If they are already blocked sorry for disturbing I have no doubt that you will make the right analysis.

MagicalAlchemist commented 1 year ago

@hagezi Breaking:

api.gras.samsungdm.com - Initial device setup wizard

It's weird, i literally can setup new galaxy device setup wizard without internet connection in the first and has no problem. Maybe this is a problem for old samsung phones?

hagezi commented 1 year ago

@MagicalAlchemist May be, but can not test it. I have relied on research.

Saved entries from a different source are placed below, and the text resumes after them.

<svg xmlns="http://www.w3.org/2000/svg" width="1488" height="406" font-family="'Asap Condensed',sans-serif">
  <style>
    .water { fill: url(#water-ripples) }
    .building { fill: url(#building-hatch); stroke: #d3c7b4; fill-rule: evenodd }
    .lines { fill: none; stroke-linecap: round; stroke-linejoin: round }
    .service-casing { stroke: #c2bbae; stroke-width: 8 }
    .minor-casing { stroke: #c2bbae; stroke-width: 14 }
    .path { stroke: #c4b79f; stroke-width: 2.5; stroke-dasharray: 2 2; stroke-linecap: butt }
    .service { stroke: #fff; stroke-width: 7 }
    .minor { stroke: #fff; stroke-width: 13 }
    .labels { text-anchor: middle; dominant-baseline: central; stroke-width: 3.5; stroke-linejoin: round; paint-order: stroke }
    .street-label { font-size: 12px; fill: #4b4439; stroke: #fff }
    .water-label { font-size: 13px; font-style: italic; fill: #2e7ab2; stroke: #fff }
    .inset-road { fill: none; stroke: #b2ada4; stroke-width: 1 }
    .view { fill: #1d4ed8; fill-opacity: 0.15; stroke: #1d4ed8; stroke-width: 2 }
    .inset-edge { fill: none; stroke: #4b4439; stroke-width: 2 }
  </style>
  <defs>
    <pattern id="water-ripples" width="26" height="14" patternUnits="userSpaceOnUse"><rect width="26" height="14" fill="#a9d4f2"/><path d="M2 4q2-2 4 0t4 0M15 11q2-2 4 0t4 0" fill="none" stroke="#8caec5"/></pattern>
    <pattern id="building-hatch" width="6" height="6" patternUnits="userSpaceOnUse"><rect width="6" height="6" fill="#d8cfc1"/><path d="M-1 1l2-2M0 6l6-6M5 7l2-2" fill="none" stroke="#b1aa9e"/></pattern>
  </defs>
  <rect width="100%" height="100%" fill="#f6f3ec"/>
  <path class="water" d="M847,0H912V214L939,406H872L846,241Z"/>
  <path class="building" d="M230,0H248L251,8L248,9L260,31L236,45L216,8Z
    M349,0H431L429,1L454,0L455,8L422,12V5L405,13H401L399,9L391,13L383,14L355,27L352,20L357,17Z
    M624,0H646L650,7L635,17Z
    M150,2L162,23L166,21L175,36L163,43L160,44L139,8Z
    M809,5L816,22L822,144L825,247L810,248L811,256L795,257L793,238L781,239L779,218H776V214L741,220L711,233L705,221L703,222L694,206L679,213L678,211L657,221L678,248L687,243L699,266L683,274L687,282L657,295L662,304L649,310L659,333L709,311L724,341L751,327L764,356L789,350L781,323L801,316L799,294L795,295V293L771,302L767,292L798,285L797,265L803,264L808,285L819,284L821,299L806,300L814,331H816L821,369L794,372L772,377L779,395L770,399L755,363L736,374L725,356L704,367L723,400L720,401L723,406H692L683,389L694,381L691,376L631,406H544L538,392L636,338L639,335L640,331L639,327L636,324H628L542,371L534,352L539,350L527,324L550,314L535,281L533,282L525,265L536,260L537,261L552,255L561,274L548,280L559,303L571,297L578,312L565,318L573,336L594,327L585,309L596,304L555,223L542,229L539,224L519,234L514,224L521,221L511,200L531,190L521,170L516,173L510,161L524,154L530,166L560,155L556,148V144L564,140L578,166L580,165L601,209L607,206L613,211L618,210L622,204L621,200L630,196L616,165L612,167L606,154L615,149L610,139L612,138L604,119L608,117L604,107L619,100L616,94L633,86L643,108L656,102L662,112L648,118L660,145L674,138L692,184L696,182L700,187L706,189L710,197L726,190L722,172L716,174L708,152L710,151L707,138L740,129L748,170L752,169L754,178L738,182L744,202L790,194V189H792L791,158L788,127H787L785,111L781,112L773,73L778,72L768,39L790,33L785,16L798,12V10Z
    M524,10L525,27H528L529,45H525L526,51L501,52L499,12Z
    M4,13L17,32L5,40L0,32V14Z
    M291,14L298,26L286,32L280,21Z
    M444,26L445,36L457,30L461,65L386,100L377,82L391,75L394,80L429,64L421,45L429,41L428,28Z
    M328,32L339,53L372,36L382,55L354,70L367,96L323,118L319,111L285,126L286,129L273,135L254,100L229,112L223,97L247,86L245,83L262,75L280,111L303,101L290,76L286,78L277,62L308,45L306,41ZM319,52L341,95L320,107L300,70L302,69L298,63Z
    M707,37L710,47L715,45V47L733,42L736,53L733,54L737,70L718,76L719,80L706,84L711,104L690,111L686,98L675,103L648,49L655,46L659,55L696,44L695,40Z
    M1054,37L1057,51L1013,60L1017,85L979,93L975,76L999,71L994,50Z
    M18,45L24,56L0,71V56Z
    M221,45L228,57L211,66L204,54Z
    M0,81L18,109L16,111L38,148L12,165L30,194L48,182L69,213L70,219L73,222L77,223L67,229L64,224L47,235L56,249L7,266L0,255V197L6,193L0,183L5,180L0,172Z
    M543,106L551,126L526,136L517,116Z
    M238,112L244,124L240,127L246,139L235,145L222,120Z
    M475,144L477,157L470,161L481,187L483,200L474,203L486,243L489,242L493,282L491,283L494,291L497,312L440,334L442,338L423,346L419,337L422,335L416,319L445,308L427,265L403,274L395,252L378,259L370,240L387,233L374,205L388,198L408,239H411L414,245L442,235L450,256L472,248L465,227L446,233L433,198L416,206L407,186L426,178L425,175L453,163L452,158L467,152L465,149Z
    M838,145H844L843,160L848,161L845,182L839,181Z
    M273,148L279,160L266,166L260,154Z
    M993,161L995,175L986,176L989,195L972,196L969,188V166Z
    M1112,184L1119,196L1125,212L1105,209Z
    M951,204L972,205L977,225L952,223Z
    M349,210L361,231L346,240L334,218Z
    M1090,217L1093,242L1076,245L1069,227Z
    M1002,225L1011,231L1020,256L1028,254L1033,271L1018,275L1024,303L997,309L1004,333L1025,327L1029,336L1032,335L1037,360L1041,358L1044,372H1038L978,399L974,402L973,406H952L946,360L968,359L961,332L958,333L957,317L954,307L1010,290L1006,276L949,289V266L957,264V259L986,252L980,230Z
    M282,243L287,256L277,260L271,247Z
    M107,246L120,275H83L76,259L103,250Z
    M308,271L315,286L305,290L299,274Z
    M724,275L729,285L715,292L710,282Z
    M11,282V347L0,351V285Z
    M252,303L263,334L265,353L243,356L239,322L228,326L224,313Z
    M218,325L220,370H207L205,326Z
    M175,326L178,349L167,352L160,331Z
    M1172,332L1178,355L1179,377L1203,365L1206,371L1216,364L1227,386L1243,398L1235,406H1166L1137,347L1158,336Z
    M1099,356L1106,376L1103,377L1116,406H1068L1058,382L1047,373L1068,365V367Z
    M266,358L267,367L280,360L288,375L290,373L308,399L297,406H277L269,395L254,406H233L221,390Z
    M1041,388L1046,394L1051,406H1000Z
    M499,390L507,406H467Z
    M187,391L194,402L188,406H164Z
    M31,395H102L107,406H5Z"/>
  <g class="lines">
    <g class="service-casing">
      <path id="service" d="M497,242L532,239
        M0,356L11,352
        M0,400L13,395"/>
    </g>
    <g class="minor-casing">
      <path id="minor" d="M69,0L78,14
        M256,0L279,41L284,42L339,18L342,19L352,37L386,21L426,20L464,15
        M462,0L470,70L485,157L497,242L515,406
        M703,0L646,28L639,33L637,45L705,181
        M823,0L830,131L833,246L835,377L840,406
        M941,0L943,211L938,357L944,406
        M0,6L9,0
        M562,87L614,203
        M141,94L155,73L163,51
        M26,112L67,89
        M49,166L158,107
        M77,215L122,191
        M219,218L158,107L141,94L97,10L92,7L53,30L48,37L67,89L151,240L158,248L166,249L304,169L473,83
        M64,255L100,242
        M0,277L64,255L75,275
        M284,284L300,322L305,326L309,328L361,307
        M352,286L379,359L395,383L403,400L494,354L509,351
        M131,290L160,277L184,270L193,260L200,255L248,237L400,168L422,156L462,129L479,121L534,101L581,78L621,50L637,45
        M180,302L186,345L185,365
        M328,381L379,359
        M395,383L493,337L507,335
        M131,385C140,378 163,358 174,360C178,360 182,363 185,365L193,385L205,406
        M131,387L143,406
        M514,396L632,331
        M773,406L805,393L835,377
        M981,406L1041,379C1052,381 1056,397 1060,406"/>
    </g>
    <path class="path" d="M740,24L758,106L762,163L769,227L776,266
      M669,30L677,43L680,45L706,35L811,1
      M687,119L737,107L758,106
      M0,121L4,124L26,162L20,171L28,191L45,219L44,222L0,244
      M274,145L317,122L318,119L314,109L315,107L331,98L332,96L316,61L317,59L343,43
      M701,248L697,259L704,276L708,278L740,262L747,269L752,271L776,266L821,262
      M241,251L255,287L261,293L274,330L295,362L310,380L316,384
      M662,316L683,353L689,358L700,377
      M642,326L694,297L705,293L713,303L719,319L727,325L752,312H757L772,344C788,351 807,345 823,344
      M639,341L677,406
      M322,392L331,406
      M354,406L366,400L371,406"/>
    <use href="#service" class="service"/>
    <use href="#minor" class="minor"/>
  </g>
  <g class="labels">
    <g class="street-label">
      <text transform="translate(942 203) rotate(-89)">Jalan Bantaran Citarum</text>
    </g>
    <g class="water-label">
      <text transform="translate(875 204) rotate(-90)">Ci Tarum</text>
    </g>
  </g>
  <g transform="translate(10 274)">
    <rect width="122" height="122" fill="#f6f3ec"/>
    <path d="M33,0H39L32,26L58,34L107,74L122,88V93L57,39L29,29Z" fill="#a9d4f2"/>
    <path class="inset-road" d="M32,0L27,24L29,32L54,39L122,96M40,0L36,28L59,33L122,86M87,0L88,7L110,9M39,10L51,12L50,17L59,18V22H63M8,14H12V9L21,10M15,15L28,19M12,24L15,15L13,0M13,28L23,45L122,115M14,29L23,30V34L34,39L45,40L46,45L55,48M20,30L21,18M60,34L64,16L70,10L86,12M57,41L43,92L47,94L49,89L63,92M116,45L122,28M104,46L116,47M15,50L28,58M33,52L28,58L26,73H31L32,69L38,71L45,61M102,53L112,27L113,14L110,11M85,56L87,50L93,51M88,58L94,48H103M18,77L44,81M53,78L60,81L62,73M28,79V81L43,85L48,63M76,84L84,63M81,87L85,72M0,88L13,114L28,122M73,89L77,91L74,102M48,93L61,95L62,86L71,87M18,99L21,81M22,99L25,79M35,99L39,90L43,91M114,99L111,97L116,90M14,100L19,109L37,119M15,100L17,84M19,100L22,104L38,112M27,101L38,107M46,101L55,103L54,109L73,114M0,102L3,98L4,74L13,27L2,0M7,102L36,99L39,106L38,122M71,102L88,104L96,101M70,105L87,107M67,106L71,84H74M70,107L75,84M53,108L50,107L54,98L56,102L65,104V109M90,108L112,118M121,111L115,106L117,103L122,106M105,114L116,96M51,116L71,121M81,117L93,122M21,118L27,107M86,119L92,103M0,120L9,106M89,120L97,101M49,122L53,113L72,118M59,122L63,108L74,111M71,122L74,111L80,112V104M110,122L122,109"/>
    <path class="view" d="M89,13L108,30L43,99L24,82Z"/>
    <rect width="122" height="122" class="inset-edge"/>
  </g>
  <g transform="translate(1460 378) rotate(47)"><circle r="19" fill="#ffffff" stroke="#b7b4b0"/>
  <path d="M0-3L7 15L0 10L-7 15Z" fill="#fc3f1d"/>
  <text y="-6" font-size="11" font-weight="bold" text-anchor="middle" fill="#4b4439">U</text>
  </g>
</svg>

MagicalAlchemist commented 1 year ago

@hagezi what about blocking poll.gras.samsungdm.com ? Will this cause any breakage?

it appears together with report.gras.samsungdm.com

hagezi commented 1 year ago

@MagicalAlchemist It belongs to package com.samsung.android.sdm.config. Seems to be used for update config.

robbyx69 commented 8 months ago

If api.sec.intl.miui.com is blocked, it cannot be updated the antivirus from Miui Security apk.